Text shown |
==========

When I say life is illogical, I mean it is not nameable. Try to understand what I mean. I mean it is not nameable. You cannot pinpoint it. Call it supra-logical and you have pinpointed it, you have pinned it down. Now it is no longer a live butterfly; it is a pinned butterfly in an album, dead. You have transformed its quality completely, you have destroyed it.
When I say illogical I mean unnameable, I mean no word will be able to express it.
Lao Tzu says: “Truth cannot be said.” The moment you say it, it becomes untrue. This is what I mean by calling reality illogical, irrational. It is beyond the comprehension of mind. Call it supra-logical, and you feel at ease; then you are no longer afraid of it. You have the feeling that you know about it.
Absence of knowledge creates deep insecurity. There is still something which we don’t know. It has to be known! Maybe there is danger. Have you not felt it when you meet a stranger? The immediate curiosity is who he is: what name, what religion, what country? Immediately you start inquiring. Just within four, five questions you have pinned the man down – he is a Hindu, an Indian, works as a clerk in an office. “How much salary?” In India they even ask that, and they even ask how much you get on the side. Nobody feels any insult; nobody feels, “What is being asked?” People say, “Answer!”
Once you have known the financial position, the status, the name, the religion, the caste, you relax. So you can relax, you know this man. You have known this type of man before. But can any man be pinned down like that? No two men are alike. Each individual is only like himself. By calling him a Hindu you are just misinterpreting the whole thing. You may have known other Hindus, but they were other Hindus, and this Hindu is a totally different phenomenon. You cannot understand him by understanding other Hindus. You may have known other clerks, but this is a totally different man.
There is no way of understanding him through these queries. If you really want to understand a man, you will have to go deep down into this man’s mystery – and that is illogical. You will have to go into love. That’s what I mean when I say illogical.
You say, “It has been my experience that it is not so much that the religious experience is illogical as it is supra-logical.” You have not experienced religion yet. You don’t know what you are talking about. You may have felt a few emotions, very elevated, but that is not religion. Any experience as such is not religion – religion is not an experience. Try to see the point. Religion is not an experience because there is no experiencer left; it is a dissolution. One disappears into it. One cannot experience it. One is not found. One simply dissolves, just like a drop of water falls into the ocean and disappears into the ocean. Is this an experience? It is death, it is disappearance. And yet the drop has become the ocean itself.

==========

Given information |

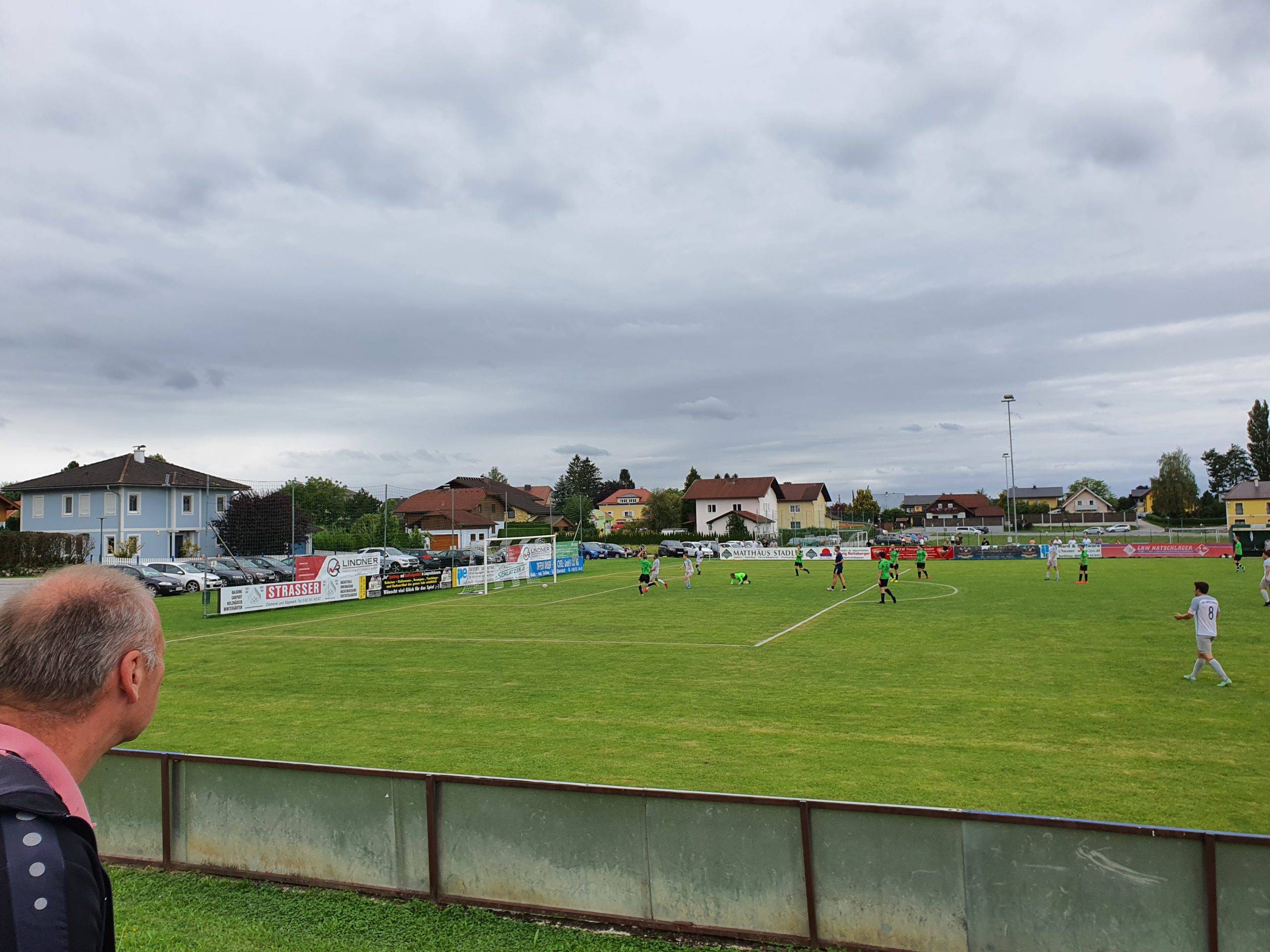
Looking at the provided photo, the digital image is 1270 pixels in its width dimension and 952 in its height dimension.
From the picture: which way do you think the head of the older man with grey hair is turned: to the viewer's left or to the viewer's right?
to the viewer's right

==========

Task instructions |
A. From the passage about life being illogical, reproduce the words starting at "Once you have" and ending at "I say illogical.", with no changes.
B. In the passage about life being illogical, who is quoted as saying that truth cannot be said?

Exercise results |
A.
Once you have known the financial position, the status, the name, the religion, the caste, you relax. So you can relax, you know this man. You have known this type of man before. But can any man be pinned down like that? No two men are alike. Each individual is only like himself. By calling him a Hindu you are just misinterpreting the whole thing. You may have known other Hindus, but they were other Hindus, and this Hindu is a totally different phenomenon. You cannot understand him by understanding other Hindus. You may have known other clerks, but this is a totally different man.
There is no way of understanding him through these queries. If you really want to understand a man, you will have to go deep down into this man’s mystery – and that is illogical. You will have to go into love. That’s what I mean when I say illogical.

B. Lao Tzu